The court overseeing the C.R. Bard transvaginal mesh litigation has put new discovery rules in place that are expected to streamline the discovery process in this litigation. The discovery procedures will specifically impact Collection and Preservation of Evidence in a multidistrict litigation (MDL) that was organized over C.R. Bard’s transvaginal mesh devices in the United States District Court, Southern District of West Virginia.
According to the Court, the new rules will provide that “discovery in this proceeding may involve the collection, division, storage, preservation, and production of biomaterials evidence for which special handling, division, storage, and preservation would be warranted.” The Order followed a stipulation requested by the parties involved in the MDL and involved a petition to the Court to enter an “evidence preservation protocol order,” that would be applicable for existing and future actions in the litigation.
The Order’s stated intent is “that all Material that has not previously been analyzed or tested … be preserved in a manner that permits the Parties equal access to, and analysis of, the Material. The Parties will not interfere with or circumvent the analysis and preservation of Materials by the Facilities to which any of Plaintiffs’ treating physicians have sent or will send the Materials in the usual course of business.” In short, the Order is meant to streamline the discovery portion of the litigation and continue to move the cases forward.

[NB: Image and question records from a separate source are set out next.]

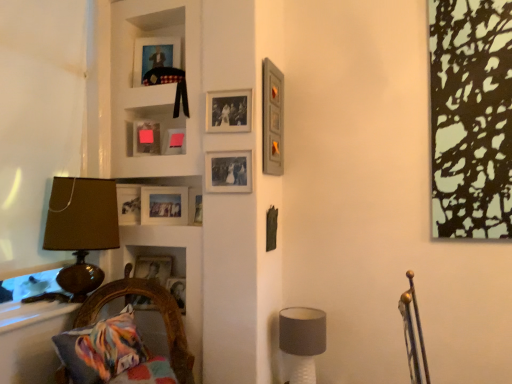
Question: Is the depth of pink matte picture frame at upper center, the 4th picture frame positioned from the bottom, less than that of matte gray picture frame at upper right, the sixth picture frame from the bottom?

Choices:
 (A) yes
 (B) no

Answer: (B)

Question: Is pink matte picture frame at upper center, the fifth picture frame when ordered from top to bottom, not near matte gray picture frame at upper right, the sixth picture frame from the bottom?

Choices:
 (A) no
 (B) yes

Answer: (A)

Question: Is pink matte picture frame at upper center, the 4th picture frame positioned from the bottom, further to camera compared to matte gray picture frame at upper right, which is the 3th picture frame in top-to-bottom order?

Choices:
 (A) no
 (B) yes

Answer: (B)

Question: From a real-world perspective, is pink matte picture frame at upper center, the 4th picture frame positioned from the bottom, physically below matte gray picture frame at upper right, which is the 3th picture frame in top-to-bottom order?

Choices:
 (A) no
 (B) yes

Answer: (B)

Question: From a real-world perspective, is pink matte picture frame at upper center, the 4th picture frame positioned from the bottom, located higher than matte gray picture frame at upper right, which is the 3th picture frame in top-to-bottom order?

Choices:
 (A) no
 (B) yes

Answer: (A)

Question: From their relative heights in the image, would you say white matte cabinet at upper left is taller or shorter than matte silver picture frame at upper center, which is counted as the 3th picture frame, starting from the bottom?

Choices:
 (A) tall
 (B) short

Answer: (A)

Question: From the image's perspective, is white matte cabinet at upper left above or below matte silver picture frame at upper center, positioned as the sixth picture frame in top-to-bottom order?

Choices:
 (A) above
 (B) below

Answer: (A)

Question: In the image, is white matte cabinet at upper left positioned in front of or behind matte silver picture frame at upper center, which is counted as the 3th picture frame, starting from the bottom?

Choices:
 (A) behind
 (B) front

Answer: (A)

Question: Looking at their shapes, would you say white matte cabinet at upper left is wider or thinner than matte silver picture frame at upper center, which is counted as the 3th picture frame, starting from the bottom?

Choices:
 (A) thin
 (B) wide

Answer: (B)

Question: From their relative heights in the image, would you say white matte cabinet at upper left is taller or shorter than brown fabric lampshade at left, placed as the second table lamp when sorted from right to left?

Choices:
 (A) tall
 (B) short

Answer: (A)

Question: Is white matte cabinet at upper left to the left or to the right of brown fabric lampshade at left, placed as the second table lamp when sorted from right to left, in the image?

Choices:
 (A) left
 (B) right

Answer: (B)

Question: Is white matte cabinet at upper left bigger or smaller than brown fabric lampshade at left, the first table lamp viewed from the left?

Choices:
 (A) big
 (B) small

Answer: (A)

Question: From the image's perspective, relative to brown fabric lampshade at left, the second table lamp when ordered from bottom to top, is white matte cabinet at upper left above or below?

Choices:
 (A) below
 (B) above

Answer: (B)

Question: Does point (238, 165) appear closer or farther from the camera than point (181, 289)?

Choices:
 (A) closer
 (B) farther

Answer: (A)

Question: In the image, is matte silver picture frame at upper center, positioned as the sixth picture frame in top-to-bottom order, positioned in front of or behind wooden picture frame at lower left, which is the first picture frame in bottom-to-top order?

Choices:
 (A) behind
 (B) front

Answer: (B)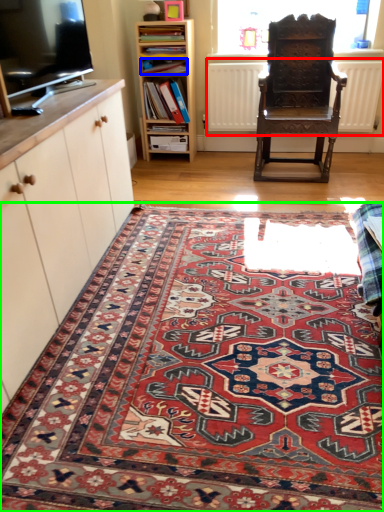
Question: Based on their relative distances, which object is nearer to radiator (highlighted by a red box)? Choose from book (highlighted by a blue box) and mat (highlighted by a green box).

Choices:
 (A) book
 (B) mat

Answer: (A)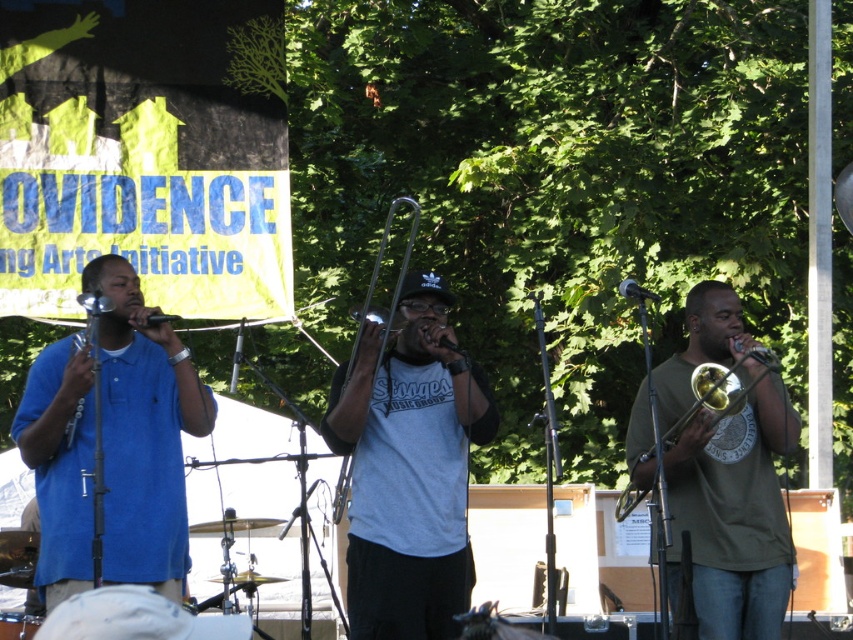
The height and width of the screenshot is (640, 853). Find the location of `gray cotton t-shirt at center`. gray cotton t-shirt at center is located at coordinates (409, 468).

Does point (355, 420) lie behind point (730, 285)?

No, it is in front of (730, 285).

The image size is (853, 640). What are the coordinates of `gray cotton t-shirt at center` in the screenshot? It's located at (409, 468).

Does point (373, 579) come farther from viewer compared to point (711, 371)?

No, it is in front of (711, 371).

Is gray cotton t-shirt at center to the left of gold brass trumpet at center from the viewer's perspective?

Yes, gray cotton t-shirt at center is to the left of gold brass trumpet at center.

Which is behind, point (376, 579) or point (735, 394)?

The point (376, 579) is more distant.

You are a GUI agent. You are given a task and a screenshot of the screen. Output one action in this format:
    pyautogui.click(x=<x>, y=<y>)
    Task: Click on the gray cotton t-shirt at center
    The image size is (853, 640).
    Given the screenshot: What is the action you would take?
    pyautogui.click(x=409, y=468)

Is green matte shirt at center wider than gold brass trumpet at center?

Yes.

Is green matte shirt at center above gold brass trumpet at center?

Actually, green matte shirt at center is below gold brass trumpet at center.

The image size is (853, 640). What do you see at coordinates (734, 512) in the screenshot? I see `green matte shirt at center` at bounding box center [734, 512].

Where is `green matte shirt at center`? Image resolution: width=853 pixels, height=640 pixels. green matte shirt at center is located at coordinates (734, 512).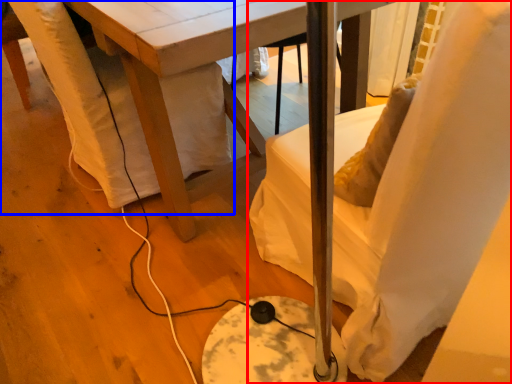
Question: Which object appears farthest to the camera in this image, chair (highlighted by a red box) or swivel chair (highlighted by a blue box)?

Choices:
 (A) chair
 (B) swivel chair

Answer: (B)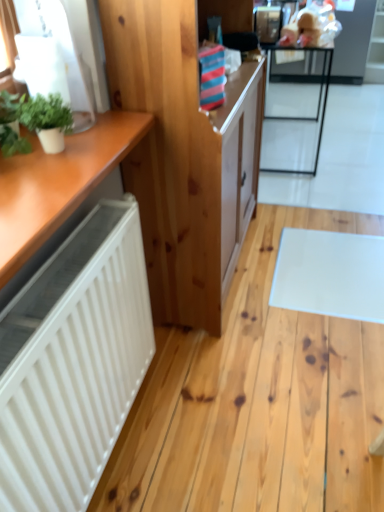
Question: Is green leafy plant at left, which is the second houseplant from right to left, to the left of green matte plant at upper left, positioned as the 2th houseplant in left-to-right order, from the viewer's perspective?

Choices:
 (A) yes
 (B) no

Answer: (A)

Question: Is green leafy plant at left, which is the second houseplant from right to left, beside green matte plant at upper left, which is the first houseplant in right-to-left order?

Choices:
 (A) yes
 (B) no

Once the pre-trial proceedings, which are detailed in the Order, are complete, the Court will transfer directly filed cases back to their appropriate federal districts. Those lawsuits that were organized by the U.S. Judicial Panel on MDLs in the Southern District of West Virginia will be remanded to their originally filed federal districts.
Most recently, a June 30, 2014 Securities Exchange Commission (SEC) filing indicated that C.R. Bard agreed to a settlement of more than 500 Avaulta transvaginal mesh lawsuits pending against the firm. A settlement amount was not disclosed at the time of the SEC filing.
In addition to these cases, the device maker faces thousands of lawsuits nationwide. Most were consolidated as part of the federal MDL centralized before U.S. District Judge Joseph Goodwin in the Southern District of West Virginia. Nearly 60,000 more federally filed MDLs involving transvaginal mesh—this includes the more than 9,000 filed against C.R. Bard—were brought against an array of transvaginal device makers and are pending. These include actions brought against American Medical Systems, Inc. (AMS), Boston Scientific Corp., Coloplast Corp., Cook Medical, Inc., Johnson & Johnson’s Ethicon, Inc., and Neomedic.
The lawsuits all similarly allege significant injuries following surgery in which vaginal mesh was utilized to repair pelvic organ prolapse (POP) or stress urinary incontinence (SUI). Lawsuits also similarly allege that the devices are defective and provide an unnecessary risk of injury.